The Burgh Police (Scotland) Act 1892 (55 & 56 Vict., c.55) ended the overlap and sometimes friction which had existed between burgh councils and police commissioners by restricting powers to either one or the other. Increased public health powers were provided and only burghs with 7000 or more inhabitants were allowed to retain their police forces. New forces could only be created in burghs with a population of over 20,000. Elsewhere the police authority was to be the county council.
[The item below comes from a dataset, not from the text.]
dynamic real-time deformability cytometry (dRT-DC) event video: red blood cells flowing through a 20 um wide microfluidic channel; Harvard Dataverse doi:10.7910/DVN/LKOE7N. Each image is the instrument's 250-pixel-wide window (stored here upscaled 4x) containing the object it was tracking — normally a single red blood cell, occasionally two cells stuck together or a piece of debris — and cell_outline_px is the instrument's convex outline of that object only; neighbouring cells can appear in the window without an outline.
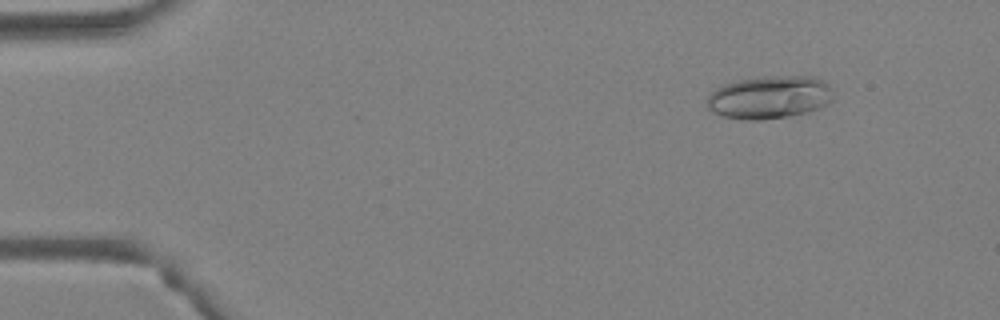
{"species": "Egyptian fruit bat (a non-hibernating species)", "species_latin": "Rousettus aegyptiacus", "temperature_condition": "warm", "stored_images_in_passage": 46, "camera_frame_rate_fps": 3000, "um_per_image_px": 0.085, "animal": {"sex": "female"}, "frame": {"image": 1, "passage_image": 4, "time_ms": 1.0, "image_size_px": [1000, 320], "cell_outline_px": [[832, 100], [828, 104], [804, 112], [788, 116], [764, 120], [744, 120], [724, 116], [712, 112], [708, 108], [708, 96], [716, 88], [724, 84], [740, 80], [760, 76], [816, 76], [824, 80], [828, 84]], "centroid_in_image_um": [65.39, 8.26], "position_along_channel_um": 19.6, "area_um2": 31.44}}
Police commissioners were abolished by the Town Councils (Scotland) Act 1900 (63 & 64 Vict., c.49), in favour of the older term of ‘provost, bailies and councillors’.
Hawick's police force dates from the burgh's adoption in 1845 of much of the act of 1833, including the provision for the appointment of watchmen and other officers of police. However, the surviving records are all of later date than the Hawick Municipal Police and Improvement Act 1861 (24 & 25 Vict. ch. clxxvi), which effectively brought about the burgh's adoption of the Police of Towns (Scotland) Act 1850 (13 & 14 Vict., c.33, and lay behind the creation of something recognizably akin to a modern police force. The burgh police force was taken over by the Roxburghshire constabulary on 16 May 1930. This in turn merged with other forces in south-eastern Scotland in 1975 to form Lothian and Borders Police.